Un de ses premiers documentaires, « Pays noir, pays rouge » (1975), était consacré à la culture ouvrière de sa région, et le prochain s’intéressera aux anciens travailleurs de la sidérurgie, confie-t-il à l’AFP.

Photographe dès l’adolescence, quand il ramène le matin aux rédactions wallonnes des clichés de ses nuits à occuper des usines en 1968, il reconnaît avoir produit une oeuvre « engagée ».

« C’est du social existentiel », enchaîne ce diplômé de l’école d’arts IAD, qui ne compte plus les prix récoltés dans les festivals. « J’aime m’immerger dans le réel, aller au coeur de la société, avec des ados, des enfants, pour comprendre comment ils voient le monde et peuvent se tracer un destin ».

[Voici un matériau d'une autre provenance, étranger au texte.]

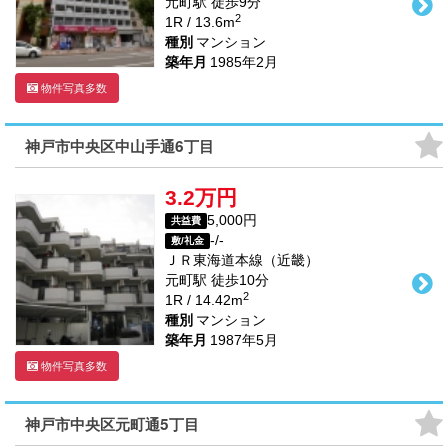
元町駅
徒歩
9
分
2
1R / 13.6m
種別
マンション
築年月
1985年2月
物件写真多数
神戸市中央区中山手通6丁目
3.2万円
5,000円
共益費
-/-
敷/礼金
ＪＲ東海道本線（近畿）
元町駅
徒歩
10
分
2
1R / 14.42m
種別
マンション
築年月
1987年5月
物件写真多数
神戸市中央区元町通5丁目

Le monde de l’enfance est un autre fil rouge de son travail: dans « Gosses de Rio » (1990), il explore la violence des favelas au Brésil, tandis qu’en Belgique c’est l’école comme lieu de socialisation et d’intégration qui aiguise sa curiosité (« Enfants du hasard » (2017) et « L’école de l’impossible » (2021), un des films dont son épouse Christine Pireaux est co-auteure).

– Ennuis avec la justice –

Dans les années 1990 son film « Le cycle du serpent » avait « fortement déplu » au pouvoir mobutiste. Thierry Michel a été arrêté puis détenu deux jours par la sûreté congolaise, avant d’être expulsé du pays.

Il est actuellement sous le coup d’une procédure judiciaire pour « L’Empire du silence », accusé d’avoir « plagié » un film congolais de 2015 sur « les crimes oubliés ».

Pour le Belge, qui a porté plainte pour diffamation, ce n’est qu’un prétexte pour faire interdire son film en RDC. « Il y a des forces politiques et à mon avis d’argent qui sont derrière cela, c’est très vicieux », lâche-t-il.

Le cinéaste assure par ailleurs qu’il reste interdit de séjour en Iran, depuis un documentaire sorti en 2002 sur les espoirs déçus de libéralisation sous la présidence Khatami.